Dec 03, 2005 00:11
Collected Works
Some little boys collect army figures; others, baseball cards. They, I imagine, would, in their teens, embrace an open interest in guns, or sports. As a kid, I wanted nothing to do with guns, and the only sports I liked were jump-roping and tetherball, “soft-contact” sports that did not require talent or hand-eye coordination.
Instead, I collected stamps.
Not that I did not previously possess other collections. My parents bought me miniature cars and a racetrack, but I didn’t race them. I took them all outside, and banged in the tops with a hammer, occasionally removing a wheel or hood, and then stacked them atop one another in an effort to create a junkyard labyrinth. I was pleased with my efforts for ten minutes, but then realized that I didn’t have enough miniature cars to really make it resemble a labyrinth, certainly nothing small insects would get hopelessly lost in, and so my interest dwindled and I abandoned them outside. Apparently, those little cars were expensive, as well, so my “modifications” to the cars were never repeated.
I also collected rocks at one point, but this was generalized to “nature” and then generalized further to “things I wanted to make into potpourri” by dumping a bunch of lawn trimmings and rotting bark in a bowl with the rocks and spraying my mother’s perfume on it. This hobby also did not go over well.
So my parents decided they would involve me in a hobby that did not involve using a hammer or digging through a lawnmower bag: stamps. I adopted philately, the delicate art of stamp collecting, the unmistakable brand of any cool elementary school child. What better way to impress your friends at that young and perilous age than with your broad knowledge of watermarks?
And I didn’t care for the rare stamps, like those with the inverted planes worth hundreds of thousands of dollars, or any of the boring, dichromatic United States stamps at all. I was interested in the stamps with colorful images of flowers or tropical pants, and filled great books with rows of two-dimensional floral arrangements. So I wasn’t just a philatelist, I was a burgeoning homosexual philatelist. I was obviously the most popular choice in P.E. when we played basketball and divided into teams.
I also liked obscure countries that no longer existed or had been subjugated by the imperialist Europe. I would spend dollars on one stamp because it was from Inini, or Majorca, or Azerbaijan. These names could have been totally fabricated and sold to me and I never would have second-guessed it. “The country of Xiqbltar? With a vase of roses on it? I’ll take it!”

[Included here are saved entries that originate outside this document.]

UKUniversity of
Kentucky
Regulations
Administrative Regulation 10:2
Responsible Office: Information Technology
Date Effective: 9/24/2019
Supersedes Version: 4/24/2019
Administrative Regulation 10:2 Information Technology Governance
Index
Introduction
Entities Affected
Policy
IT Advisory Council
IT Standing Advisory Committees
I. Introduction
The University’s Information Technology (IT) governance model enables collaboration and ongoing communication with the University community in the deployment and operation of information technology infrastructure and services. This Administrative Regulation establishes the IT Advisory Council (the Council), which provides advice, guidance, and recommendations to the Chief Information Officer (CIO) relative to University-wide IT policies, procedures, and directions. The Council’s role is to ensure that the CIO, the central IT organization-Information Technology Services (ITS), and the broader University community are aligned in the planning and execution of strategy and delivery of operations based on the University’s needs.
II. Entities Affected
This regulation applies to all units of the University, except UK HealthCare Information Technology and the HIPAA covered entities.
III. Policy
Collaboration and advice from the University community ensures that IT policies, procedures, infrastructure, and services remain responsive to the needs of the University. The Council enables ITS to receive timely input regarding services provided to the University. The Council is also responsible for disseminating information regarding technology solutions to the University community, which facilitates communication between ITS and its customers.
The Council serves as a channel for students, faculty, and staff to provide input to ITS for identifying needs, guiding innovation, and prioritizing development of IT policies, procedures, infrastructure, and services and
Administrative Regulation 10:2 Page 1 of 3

My stamps were bought from a store in Simi Valley, creatively named “Ernie’s Stamp Store.” Ernie was a cantankerous seventy-something war veteran whose store always stunk of envelope glue and cigarettes. I would sometimes comb through his lettered boxes, searching for another Inini gem to add to my collection. But most of the time, my parents would just buy a package of several thousand stamps for whatever exorbitant rate I was ignorant of at the time. I picked out the most garish floral ones from the bunch, but most of the others, with the heads of political notables I cared nothing for, were relegated to a large lamp box in which I stored the rest of my stamps. Consequently, lots of countries put disembodied heads of kings and potentates on their postage and I used to think these were kings whom the following ruler had beheaded.

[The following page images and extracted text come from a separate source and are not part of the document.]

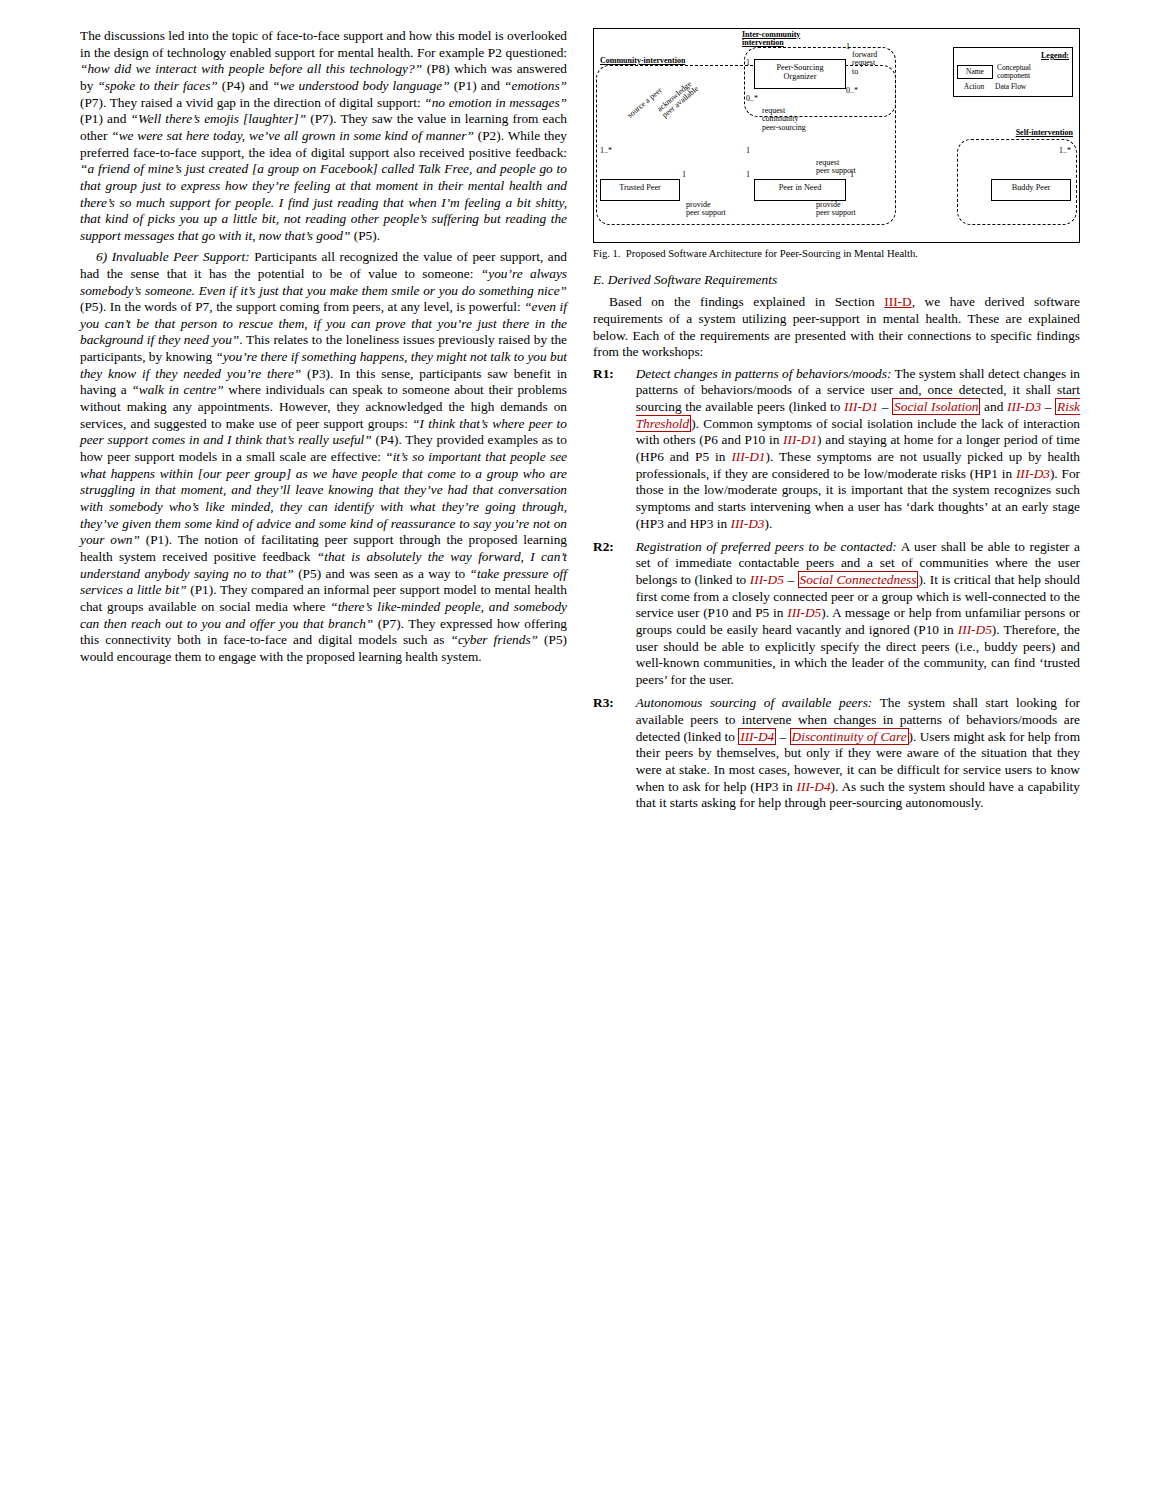The discussions led into the topic of face-to-face support and how this model is overlooked in the design of technology enabled support for mental health. For example P2 questioned: “how did we interact with people before all this technology?” (P8) which was answered by “spoke to their faces” (P4) and “we understood body language” (P1) and “emotions” (P7). They raised a vivid gap in the direction of digital support: “no emotion in messages” (P1) and “Well there’s emojis [laughter]” (P7). They saw the value in learning from each other “we were sat here today, we’ve all grown in some kind of manner” (P2). While they preferred face-to-face support, the idea of digital support also received positive feedback: “a friend of mine’s just created [a group on Facebook] called Talk Free, and people go to that group just to express how they’re feeling at that moment in their mental health and there’s so much support for people. I find just reading that when I’m feeling a bit shitty, that kind of picks you up a little bit, not reading other people’s suffering but reading the support messages that go with it, now that’s good” (P5).
6) Invaluable Peer Support: Participants all recognized the value of peer support, and had the sense that it has the potential to be of value to someone: “you’re always somebody’s someone. Even if it’s just that you make them smile or you do something nice” (P5). In the words of P7, the support coming from peers, at any level, is powerful: “even if you can’t be that person to rescue them, if you can prove that you’re just there in the background if they need you”. This relates to the loneliness issues previously raised by the participants, by knowing “you’re there if something happens, they might not talk to you but they know if they needed you’re there” (P3). In this sense, participants saw benefit in having a “walk in centre” where individuals can speak to someone about their problems without making any appointments. However, they acknowledged the high demands on services, and suggested to make use of peer support groups: “I think that’s where peer to peer support comes in and I think that’s really useful” (P4). They provided examples as to how peer support models in a small scale are effective: “it’s so important that people see what happens within [our peer group] as we have people that come to a group who are struggling in that moment, and they’ll leave knowing that they’ve had that conversation with somebody who’s like minded, they can identify with what they’re going through, they’ve given them some kind of advice and some kind of reassurance to say you’re not on your own” (P1). The notion of facilitating peer support through the proposed learning health system received positive feedback “that is absolutely the way forward, I can’t understand anybody saying no to that” (P5) and was seen as a way to “take pressure off services a little bit” (P1). They compared an informal peer support model to mental health chat groups available on social media where “there’s like-minded people, and somebody can then reach out to you and offer you that branch” (P7). They expressed how offering this connectivity both in face-to-face and digital models such as “cyber friends” (P5) would encourage them to engage with the proposed learning health system.
Inter-community
intervention
Community-intervention
Self-intervention
Peer-Sourcing
Organizer
Trusted Peer
Peer in Need
Buddy Peer
Legend:
Name
Conceptual
component
Action
Data Flow
forward
request
to
1
0..*
1
0..*
request
community
peer-sourcing
1
1
1
1..*
provide
peer support
1
1..*
request
peer support
provide
peer support
source a peer
acknowledge
peer available
Fig. 1. Proposed Software Architecture for Peer-Sourcing in Mental Health.
E. Derived Software Requirements
Based on the findings explained in Section III-D, we have derived software requirements of a system utilizing peer-support in mental health. These are explained below. Each of the requirements are presented with their connections to specific findings from the workshops:
R1: Detect changes in patterns of behaviors/moods: The system shall detect changes in patterns of behaviors/moods of a service user and, once detected, it shall start sourcing the available peers (linked to III-D1 – Social Isolation and III-D3 – Risk Threshold). Common symptoms of social isolation include the lack of interaction with others (P6 and P10 in III-D1) and staying at home for a longer period of time (HP6 and P5 in III-D1). These symptoms are not usually picked up by health professionals, if they are considered to be low/moderate risks (HP1 in III-D3). For those in the low/moderate groups, it is important that the system recognizes such symptoms and starts intervening when a user has ‘dark thoughts’ at an early stage (HP3 and HP3 in III-D3).
R2: Registration of preferred peers to be contacted: A user shall be able to register a set of immediate contactable peers and a set of communities where the user belongs to (linked to III-D5 – Social Connectedness). It is critical that help should first come from a closely connected peer or a group which is well-connected to the service user (P10 and P5 in III-D5). A message or help from unfamiliar persons or groups could be easily heard vacantly and ignored (P10 in III-D5). Therefore, the user should be able to explicitly specify the direct peers (i.e., buddy peers) and well-known communities, in which the leader of the community, can find ‘trusted peers’ for the user.
R3: Autonomous sourcing of available peers: The system shall start looking for available peers to intervene when changes in patterns of behaviors/moods are detected (linked to III-D4 – Discontinuity of Care). Users might ask for help from their peers by themselves, but only if they were aware of the situation that they were at stake. In most cases, however, it can be difficult for service users to know when to ask for help (HP3 in III-D4). As such the system should have a capability that it starts asking for help through peer-sourcing autonomously.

I was a hit at parties. Parents would brag about their child being on the All-Star baseball team or graduating from Weebelos to Boy Scouts, and my dad would confidently say, “Christopher can name every country in Africa,” and then I did, in alphabetical order. I think most people fortunate enough to hear me rattle off the list were thunderstruck that I knew more geography than they did, but they never would have known if I had forgotten Swaziland anyway.
Consequently, I could also read in more than twenty-five languages: my reading, however, was limited to the word “postage,” so I don’t know about its practicality for traveling, but it is an achievement I think few fourth-graders could boast.
I could spend hours, sifting through the lamp box, perfectly enchanted with 25 pounds of used postage. But then, one fateful Christmas, I opened by chance not my stamps first, but a Super Nintendo system, and not long after that day all my stamps, including the entire compilation of Hungary’s native wildflowers, were shelved in the lamp-box next to the Pogs, not to be opened except when I forgot why I had a large, beat-up lamp-box in my closet. From that point, my attention was diverted to protecting the spoony bard with my dark knight and dragoon.
I guess that was the end of my illustrious philately stage. It could have been worse, like an interest in samurai swords or paintballing, right? Huge dork, perhaps, but huge dork with no broken bones. I don’t have much to show for my stamp collection now, though I think the box is still posing a fire hazard in one of the closets at my house, and if someone casually drops a reference to French Guiana, I know its colonial name and can remain at the peak of the conversation, at least until someone transitions it to guns, or sports.